Ford Enhances R&D Capabilities with New Global Battery Center

May 10, 2021 by Stephanie Leonida

Ford Motor Company announces the creation of its new battery research and development center, Ford Ion Park, for developing and up-scaling battery and battery cell manufacturing.

The multinational automaker, Ford Motor Company, recently announced the creation of a new global battery center for excellence. This center is to be named Ford Ion Park and will be home to a centralized team of cross-functional battery technology experts. Ford aims to use this site to accelerate research and development (R&D), as well as optimize and up-scale the manufacturing of battery cell technologies.
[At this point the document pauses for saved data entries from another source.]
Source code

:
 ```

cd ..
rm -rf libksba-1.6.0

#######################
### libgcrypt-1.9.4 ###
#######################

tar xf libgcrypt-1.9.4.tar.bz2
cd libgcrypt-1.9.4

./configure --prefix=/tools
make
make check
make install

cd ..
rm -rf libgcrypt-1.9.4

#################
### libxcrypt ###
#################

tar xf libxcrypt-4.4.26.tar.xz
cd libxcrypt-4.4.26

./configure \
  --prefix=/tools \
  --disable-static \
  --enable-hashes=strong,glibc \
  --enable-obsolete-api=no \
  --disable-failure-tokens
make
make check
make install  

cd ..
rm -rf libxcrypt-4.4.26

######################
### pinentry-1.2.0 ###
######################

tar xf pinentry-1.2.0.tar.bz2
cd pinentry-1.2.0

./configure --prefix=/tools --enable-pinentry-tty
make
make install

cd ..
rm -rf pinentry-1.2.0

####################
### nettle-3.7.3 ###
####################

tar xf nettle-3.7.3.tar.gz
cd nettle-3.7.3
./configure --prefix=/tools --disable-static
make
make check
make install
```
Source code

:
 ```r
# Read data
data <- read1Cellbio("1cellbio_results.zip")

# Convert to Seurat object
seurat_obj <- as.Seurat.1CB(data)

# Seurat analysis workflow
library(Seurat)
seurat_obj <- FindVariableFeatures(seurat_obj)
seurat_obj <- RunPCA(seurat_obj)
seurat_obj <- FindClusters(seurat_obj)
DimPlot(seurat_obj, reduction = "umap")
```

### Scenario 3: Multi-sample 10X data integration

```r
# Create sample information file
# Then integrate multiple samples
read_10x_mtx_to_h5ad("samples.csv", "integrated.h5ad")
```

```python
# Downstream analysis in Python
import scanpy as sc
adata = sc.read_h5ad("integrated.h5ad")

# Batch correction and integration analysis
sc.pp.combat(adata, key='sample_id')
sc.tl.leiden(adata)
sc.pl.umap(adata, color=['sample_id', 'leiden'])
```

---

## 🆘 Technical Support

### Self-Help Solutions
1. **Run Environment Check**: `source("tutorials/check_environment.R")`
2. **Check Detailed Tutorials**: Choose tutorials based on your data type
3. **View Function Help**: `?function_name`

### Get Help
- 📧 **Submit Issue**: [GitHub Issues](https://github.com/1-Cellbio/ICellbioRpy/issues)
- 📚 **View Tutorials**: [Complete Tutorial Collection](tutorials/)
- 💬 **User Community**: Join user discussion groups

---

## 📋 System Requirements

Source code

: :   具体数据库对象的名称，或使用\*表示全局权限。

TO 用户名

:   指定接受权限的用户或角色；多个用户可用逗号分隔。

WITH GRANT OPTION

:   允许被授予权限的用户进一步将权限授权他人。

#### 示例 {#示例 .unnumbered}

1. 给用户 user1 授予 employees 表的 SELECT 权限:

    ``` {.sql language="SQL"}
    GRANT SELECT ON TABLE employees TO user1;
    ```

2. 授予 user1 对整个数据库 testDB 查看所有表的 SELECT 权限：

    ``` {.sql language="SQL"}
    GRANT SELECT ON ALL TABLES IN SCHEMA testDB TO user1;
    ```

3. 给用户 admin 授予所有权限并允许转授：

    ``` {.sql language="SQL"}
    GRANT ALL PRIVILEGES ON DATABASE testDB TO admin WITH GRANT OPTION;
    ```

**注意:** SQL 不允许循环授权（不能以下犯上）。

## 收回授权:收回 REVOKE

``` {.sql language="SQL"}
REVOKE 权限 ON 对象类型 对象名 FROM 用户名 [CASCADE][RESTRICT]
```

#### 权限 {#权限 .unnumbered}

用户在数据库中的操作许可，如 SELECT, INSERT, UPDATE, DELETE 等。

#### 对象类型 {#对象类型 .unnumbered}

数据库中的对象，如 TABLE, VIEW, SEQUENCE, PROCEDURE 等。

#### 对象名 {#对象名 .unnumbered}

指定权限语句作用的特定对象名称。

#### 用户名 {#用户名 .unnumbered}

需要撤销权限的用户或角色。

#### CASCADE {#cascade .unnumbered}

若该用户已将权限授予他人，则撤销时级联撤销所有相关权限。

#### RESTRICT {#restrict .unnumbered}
Ford Motor Co. engineers, Mary Fredrick and Dane Hardware measure the voltage of a battery at the Battery Benchmarking and Test Laboratory. Image used courtesy of Ford 
Ford Motor Co. engineers, Mary Fredrick and Dane Hardware measure the voltage of a battery at the Battery Benchmarking and Test Laboratory. Image used courtesy of Ford 


Ford Ion Park

The park will be situated in SouthEast Michigan, U. S. and will be home to a team of 150 individuals with different backgrounds of expertise ranging from battery technology development, research, planning, purchasing, manufacturing, to quality and finance. Ford will be using the center for battery R&D, and to scope out any potential integration and innovation opportunities associated with the battery technology value chain. 

Battery technology for electric vehicles (EVs) is in high demand as automotive companies and their customers move toward a more clean and energy-efficient future with zero emissions. In a recent news release, Ford's Chief Product Platform and Operations Officer, Hau Thai-Tang expressed that “investing in more battery R&D ultimately will help us speed the process to deliver more, even better, lower-cost EVs for customers over time.”

Thai-Tang went on to say: “We are modernizing Ford’s battery development and manufacturing capabilities so we can better control costs and production variables in-house and scale production around the world with speed and quality.”

The Ford Ion Park team will be working together with staff working within Ford and those at Ford’s new Battery Benchmarking and Test Laboratory, Ford Customer Service Division. Key suppliers and partners of the automaker will also be involved in battery research and innovation projects. Ford’s current Director of Electrified Powertrain Engineering, Anand Sankaran, will be heading up the Ford Ion Park team. Sankaran has been working with Ford for 30 years and among his awards and technical innovations, he holds 32 U.S. patents in automotive power electronics and hybrid vehicle technologies. Sankaran is also a fellow of the Institute of Electrical and Electronics Engineers.

Late next year, Ford intends to open the $185 million collaborative learning lab in Southeast Michigan. The 200,000 sq.-ft. learning lab will provide cutting-edge equipment to trial new manufacturing techniques. New manufacturing capabilities will enable Ford to scale up winning battery cell designs with innovative materials.


Ford’s Battery Benchmarking and Test Laboratory

Last year, Ford opened its $100 million, 185,000 sq.-ft. Battery Benchmarking and Test Laboratory. The lab is located in Allen Park, Michigan, and has 150 test chambers and 325 channels for development work. This facility will be used to test and identify the most suitable battery cells and chemistries to power Ford’s EVs and meet customer demands. The lab contains battery cell and pack test rooms and test benches. Benchmarking facilities also provide support for battery cell design validation, calibration of controls, pack development, and pilot battery pack projects with different chemistries.

In the same news release, Sankaran commented: “While some automakers have placed their bets, we are going to use this lab with the help of partners and suppliers to fine-tune our batteries to our vehicles and customer needs – exploring next-generation lithium-ion solutions, including solid-state batteries,” Sankaran said.